## [Data]
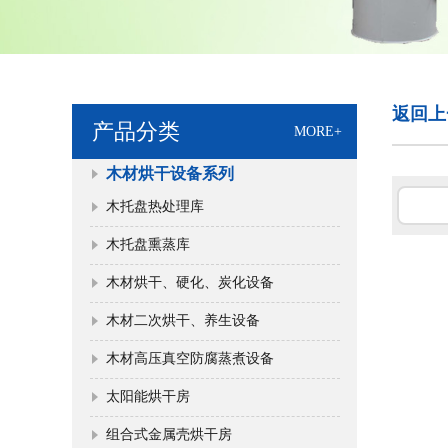
返回上
产品分类
MORE+
木材烘干设备系列
木托盘热处理库
木托盘熏蒸库
木材烘干、硬化、炭化设备
木材二次烘干、养生设备
木材高压真空防腐蒸煮设备
太阳能烘干房
组合式金属壳烘干房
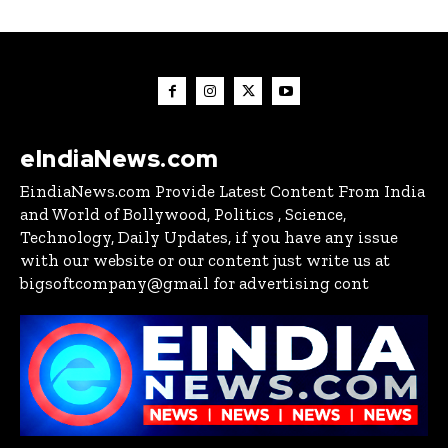
eIndiaNews.com
EindiaNews.com Provide Latest Content From India
and World of Bollywood, Politics , Science,
Technology, Daily Updates, if you have any issue
with our website or our content just write us at
bigsoftcompany@gmail for advertising cont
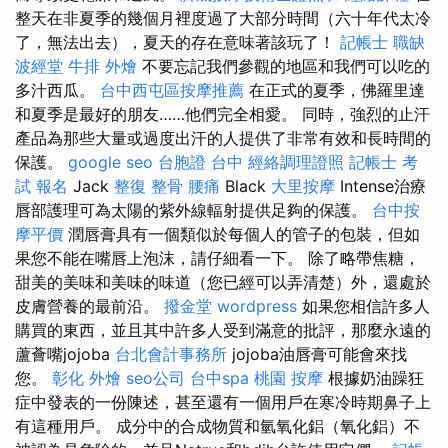
整天在非夏季的幾個月裡度過了大部分時間（六十年代太冷
了，無法出去），夏天的存在意味著該玩了！
記帳士 職缺
波經堂
牛排 外燴
不要忘記我們參觀的地區和我們可以吃的
多汁西瓜。
台中西屯區按摩推薦
在正式的夏季，佛羅里達
和夏季是最好的朋友……他們完全相愛。 同時，強烈的止汗
產品為那些大量或過度出汗的人提供了非常有效和長時間的
保護。
google seo
台胞證 台中
經絡調理證照
記帳士 考
試 報名
Jack
整復 整骨
腰痛
Black
大里按摩
Intense治療
唇部護理可為太陽的紫外線輻射提供足夠的保護。
台中按
摩平價
潤唇膏具有一個類似於每個人的管子的包裝，但如
果您不能在嘴唇上泡沫，請仔細看一下。 除了略帶焦糖，
甜美的美味和美味的味道（您已經可以弄清楚）外，還處於
皮膚營養的最前沿。
撥金堂
wordpress
如果您相信許多人
購買的東西，並且其中許多人受到滿意的批評，那麼永遠的
蘆薈嘴jojoba
台北會計事務所
jojoba油唇膏可能會來找
您。
彰化 外燴
seo公司
台中spa
桃園 按摩
根據奶油躁狂
症中發表的一份陳述，甚至還有一個用戶在寒冷時期鼻子上
有這種用戶。 成分中的合成物質和氫氧化鋁（氧化鋁）不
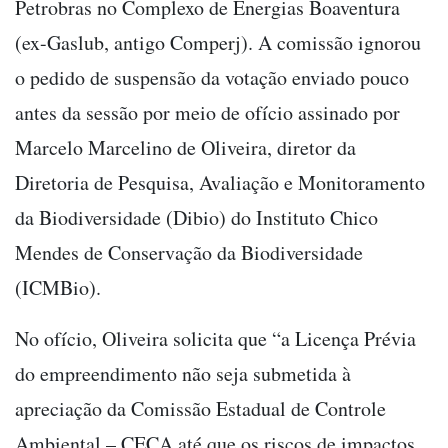
Petrobras no Complexo de Energias Boaventura
(ex-Gaslub, antigo Comperj). A comissão ignorou
o pedido de suspensão da votação enviado pouco
antes da sessão por meio de ofício assinado por
Marcelo Marcelino de Oliveira, diretor da
Diretoria de Pesquisa, Avaliação e Monitoramento
da Biodiversidade (Dibio) do Instituto Chico
Mendes de Conservação da Biodiversidade
(ICMBio).
No ofício, Oliveira solicita que “a Licença Prévia
do empreendimento não seja submetida à
apreciação da Comissão Estadual de Controle
Ambiental – CECA até que os riscos de impactos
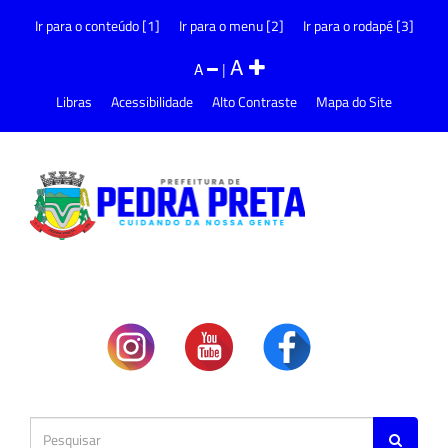
Ir para o conteúdo [1]
Ir para o menu [2]
Ir para o rodapé [3]
A
A
|
Libras
Acessibilidade
Alto Contraste
Mapa do Site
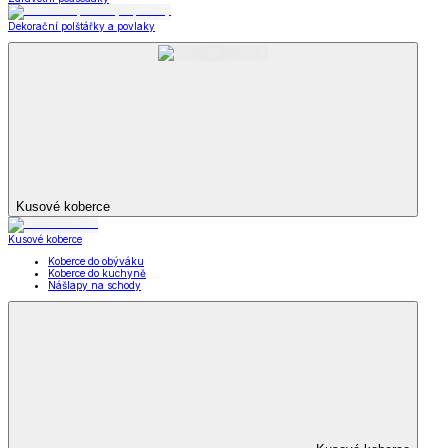
Dekorační polštářky a povlaky
Kusové koberce
Kusové koberce
Koberce do obýváku
Koberce do kuchyně
Nášlapy na schody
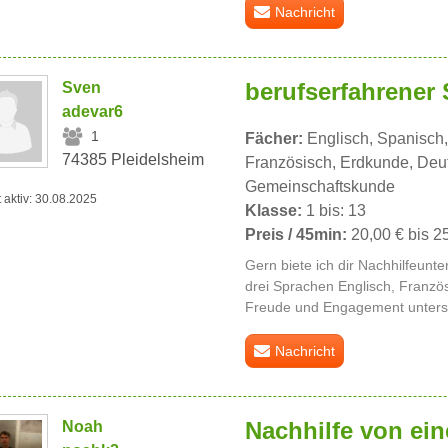
Nachricht
berufserfahrener
Sven
adevar6
1
Fächer:
Englisch, Spanisch,
74385 Pleidelsheim
Französisch, Erdkunde, Deu
Gemeinschaftskunde
t aktiv: 30.08.2025
Klasse:
1 bis: 13
Preis / 45min:
20,00 € bis 2
Gern biete ich dir Nachhilfeunte
drei Sprachen Englisch, Franzö
Freude und Engagement unterstü
Nachricht
Nachhilfe von ei
Noah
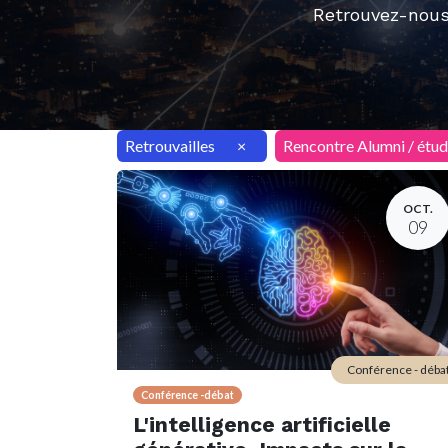
Retrouvez-nous
Retrouvailles
×
Rencontre Alumni / étud
OCT.
09
Conférence - déba
Conférence -débat
L'intelligence artificielle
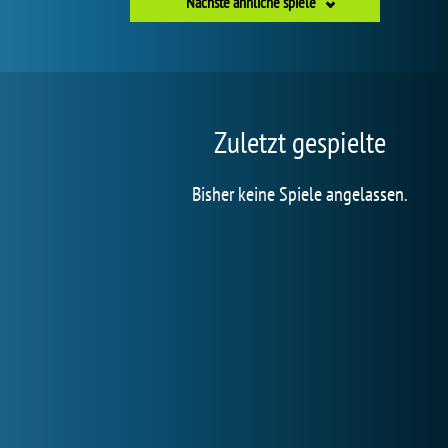
Nächste ähnliche spiele
Zuletzt gespielte
Bisher keine Spiele angelassen.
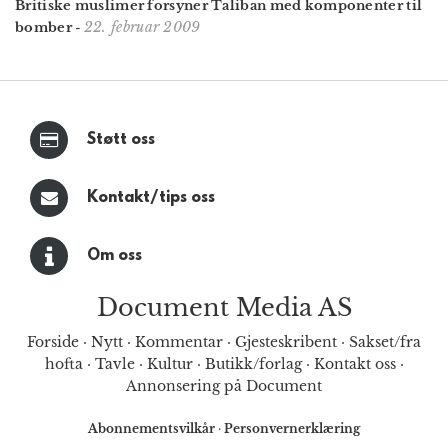
Britiske muslimer forsyner Taliban med komponenter til
22. februar 2009
bomber
-
Støtt oss
Kontakt/tips oss
Om oss
Document Media AS
Forside
·
Nytt
·
Kommentar
·
Gjesteskribent
·
Sakset/fra
hofta
·
Tavle
·
Kultur
·
Butikk/forlag
·
Kontakt oss
·
Annonsering på Document
Abonnementsvilkår
·
Personvernerklæring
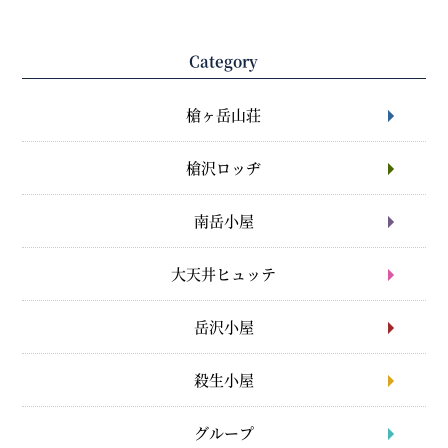
Category
槍ヶ岳山荘
槍沢ロッヂ
南岳小屋
大天井ヒュッテ
岳沢小屋
殺生小屋
グループ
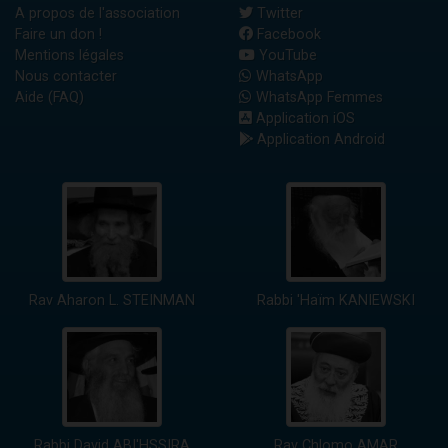
A propos de l'association
Twitter
Faire un don !
Facebook
Mentions légales
YouTube
Nous contacter
WhatsApp
Aide (FAQ)
WhatsApp Femmes
Application iOS
Application Android
Rav Aharon L. STEINMAN
Rabbi 'Haïm KANIEWSKI
Rabbi David ABI'HSSIRA
Rav Chlomo AMAR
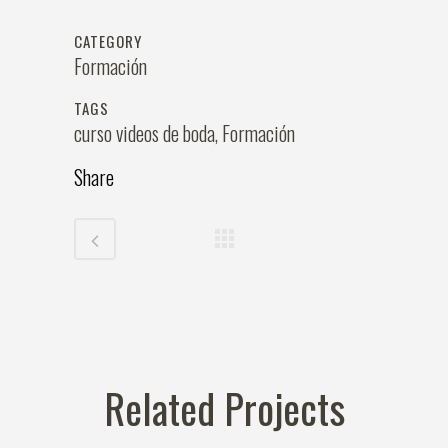
CATEGORY
Formación
TAGS
curso videos de boda, Formación
Share
Related Projects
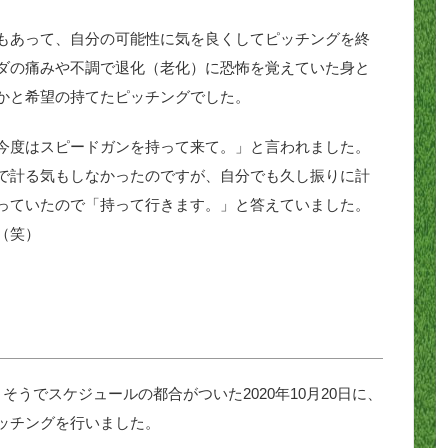
もあって、自分の可能性に気を良くしてピッチングを終
ダの痛みや不調で退化（老化）に恐怖を覚えていた身と
かと希望の持てたピッチングでした。
今度はスピードガンを持って来て。」と言われました。
で計る気もしなかったのですが、自分でも久し振りに計
っていたので「持って行きます。」と答えていました。
（笑）
うでスケジュールの都合がついた2020年10月20日に、
ッチングを行いました。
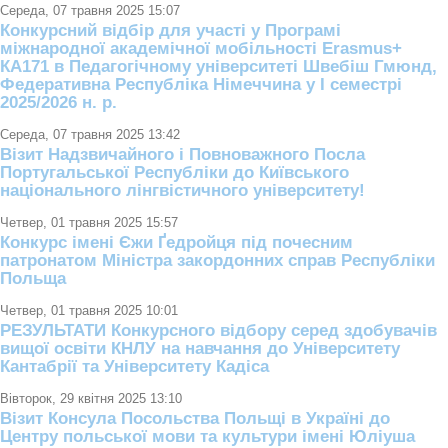
Середа, 07 травня 2025 15:07
Конкурсний відбір для участі у Програмі
міжнародної академічної мобільності Erasmus+
КА171 в Педагогічному університеті Швебіш Гмюнд,
Федеративна Республіка Німеччина у І семестрі
2025/2026 н. р.
Середа, 07 травня 2025 13:42
Візит Надзвичайного і Повноважного Посла
Португальської Республіки до Київського
національного лінгвістичного університету!
Четвер, 01 травня 2025 15:57
Конкурс імені Єжи Ґедройця під почесним
патронатом Міністра закордонних справ Республіки
Польща
Четвер, 01 травня 2025 10:01
РЕЗУЛЬТАТИ Конкурсного відбору серед здобувачів
вищої освіти КНЛУ на навчання до Університету
Кантабрії та Університету Кадіса
Вівторок, 29 квітня 2025 13:10
Візит Консула Посольства Польщі в Україні до
Центру польської мови та культури імені Юліуша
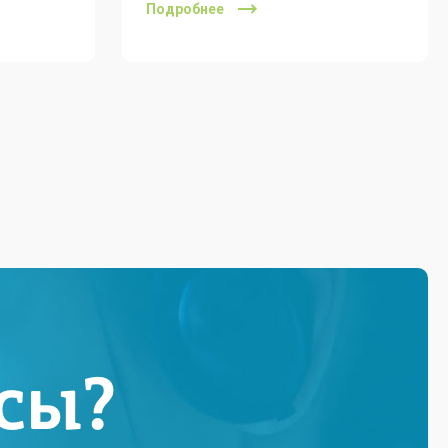
Подробнее
сы?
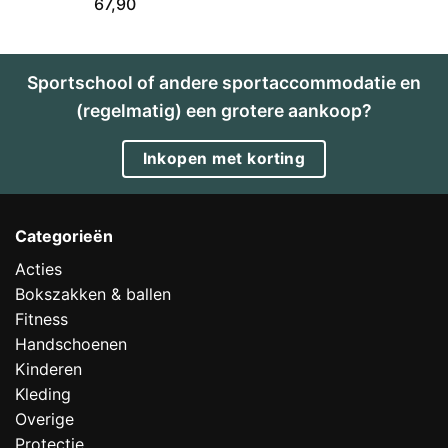
67,90
Sportschool of andere sportaccommodatie en
(regelmatig) een grotere aankoop?
Inkopen met korting
Categorieën
Acties
Bokszakken & ballen
Fitness
Handschoenen
Kinderen
Kleding
Overige
Protectie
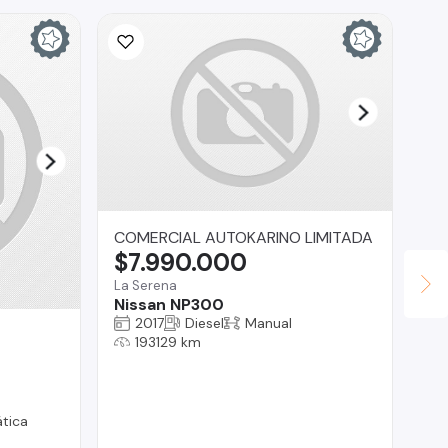
COMERCIAL AUTOKARINO LIMITADA
In
$7.990.000
$
La Serena
La 
Nissan NP300
NK
2017
Diesel
Manual
193129 km
tica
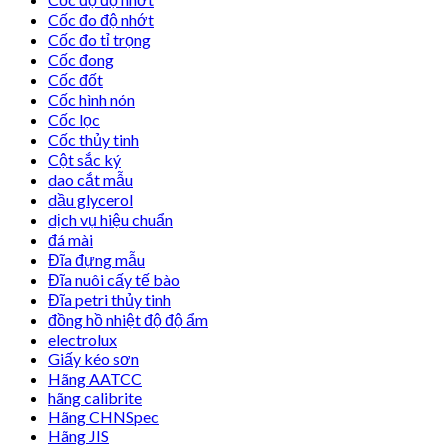
Cốc đo độ nhớt
Cốc đo tỉ trọng
Cốc đong
Cốc đốt
Cốc hình nón
Cốc lọc
Cốc thủy tinh
Cột sắc ký
dao cắt mẫu
dầu glycerol
dịch vụ hiệu chuẩn
đá mài
Đĩa đựng mẫu
Đĩa nuôi cấy tế bào
Đĩa petri thủy tinh
đồng hồ nhiệt độ độ ẩm
electrolux
Giấy kéo sơn
Hãng AATCC
hãng calibrite
Hãng CHNSpec
Hãng JIS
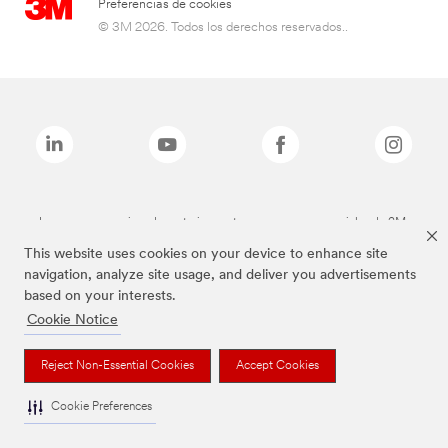
Preferencias de cookies
© 3M 2026. Todos los derechos reservados..
Las marcas mencionadas anteriormente son marcas comerciales de 3M.
This website uses cookies on your device to enhance site
navigation, analyze site usage, and deliver you advertisements
based on your interests.
Cookie Notice
Reject Non-Essential Cookies
Accept Cookies
Cookie Preferences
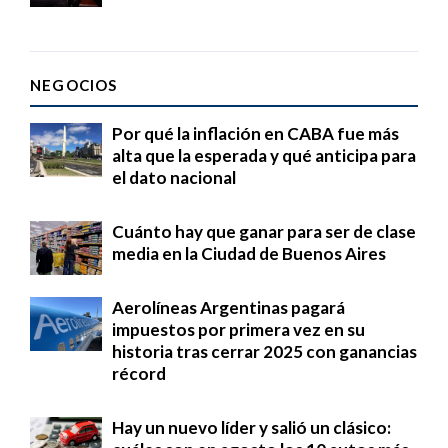
NEGOCIOS
Por qué la inflación en CABA fue más
alta que la esperada y qué anticipa para
el dato nacional
Cuánto hay que ganar para ser de clase
media en la Ciudad de Buenos Aires
Aerolíneas Argentinas pagará
impuestos por primera vez en su
historia tras cerrar 2025 con ganancias
récord
Hay un nuevo líder y salió un clásico:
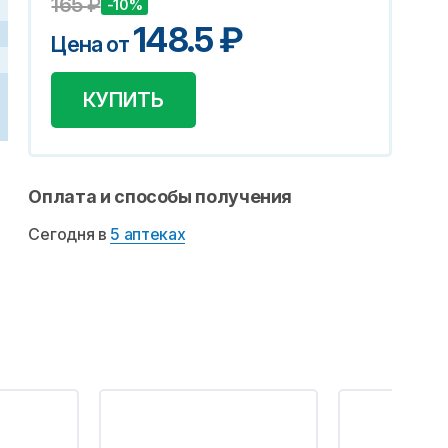
165
₽
-10%
148.5
₽
Цена от
КУПИТЬ
Оплата и способы получения
Сегодня в
5 аптеках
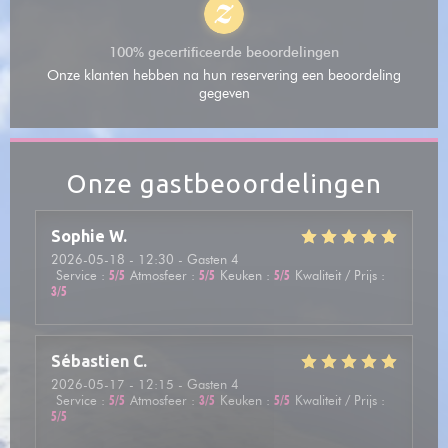
100% gecertificeerde beoordelingen
Onze klanten hebben na hun reservering een beoordeling
gegeven
Onze gastbeoordelingen
Sophie
W
2026-05-18
- 12:30 - Gasten 4
Service
:
5
/5
Atmosfeer
:
5
/5
Keuken
:
5
/5
Kwaliteit / Prijs
:
3
/5
Sébastien
C
2026-05-17
- 12:15 - Gasten 4
Service
:
5
/5
Atmosfeer
:
3
/5
Keuken
:
5
/5
Kwaliteit / Prijs
:
5
/5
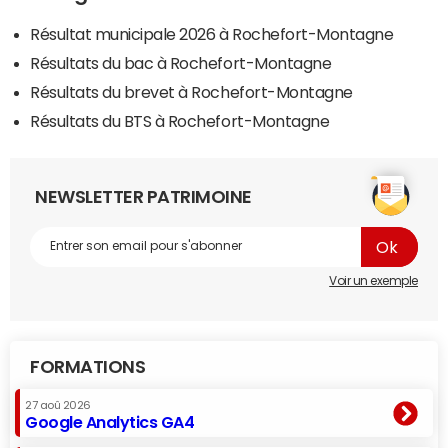
Résultat municipale 2026 à Rochefort-Montagne
Résultats du bac à Rochefort-Montagne
Résultats du brevet à Rochefort-Montagne
Résultats du BTS à Rochefort-Montagne
NEWSLETTER PATRIMOINE
Voir un exemple
FORMATIONS
27 aoû 2026
Google Analytics GA4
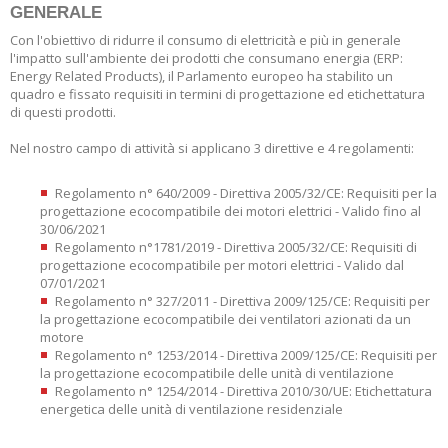
GENERALE
Con l'obiettivo di ridurre il consumo di elettricità e più in generale
l'impatto sull'ambiente dei prodotti che consumano energia (ERP:
Energy Related Products), il Parlamento europeo ha stabilito un
quadro e fissato requisiti in termini di progettazione ed etichettatura
di questi prodotti.
Nel nostro campo di attività si applicano 3 direttive e 4 regolamenti:
Regolamento n° 640/2009 - Direttiva 2005/32/CE: Requisiti per la
progettazione ecocompatibile dei motori elettrici - Valido fino al
30/06/2021
Regolamento n°1781/2019 - Direttiva 2005/32/CE: Requisiti di
progettazione ecocompatibile per motori elettrici - Valido dal
07/01/2021
Regolamento n° 327/2011 - Direttiva 2009/125/CE: Requisiti per
la progettazione ecocompatibile dei ventilatori azionati da un
motore
Regolamento n° 1253/2014 - Direttiva 2009/125/CE: Requisiti per
la progettazione ecocompatibile delle unità di ventilazione
Regolamento n° 1254/2014 - Direttiva 2010/30/UE: Etichettatura
energetica delle unità di ventilazione residenziale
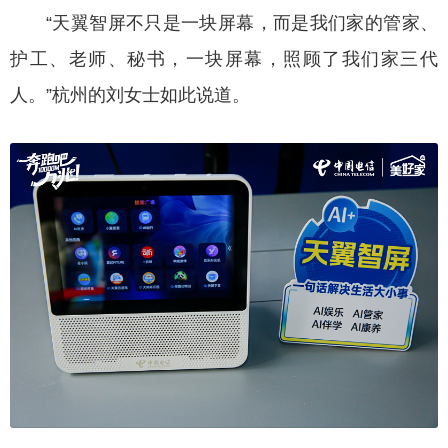
“天翼智屏不只是一块屏幕，而是我们家的管家、
护工、老师、秘书，一块屏幕，照顾了我们家三代
人。”杭州的刘女士如此说道。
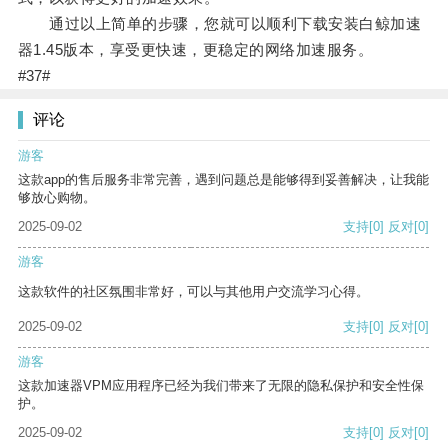
通过以上简单的步骤，您就可以顺利下载安装白鲸加速
器1.45版本，享受更快速，更稳定的网络加速服务。
#37#
评论
游客
这款app的售后服务非常完善，遇到问题总是能够得到妥善解决，让我能
够放心购物。
2025-09-02
支持
[0]
反对
[0]
游客
这款软件的社区氛围非常好，可以与其他用户交流学习心得。
2025-09-02
支持
[0]
反对
[0]
游客
这款加速器VPM应用程序已经为我们带来了无限的隐私保护和安全性保
护。
2025-09-02
支持
[0]
反对
[0]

## [Task prompt]
Please return every line of the records above that contains the word "Valido".

## [Answer]
progettazione ecocompatibile dei motori elettrici - Valido fino al
progettazione ecocompatibile per motori elettrici - Valido dal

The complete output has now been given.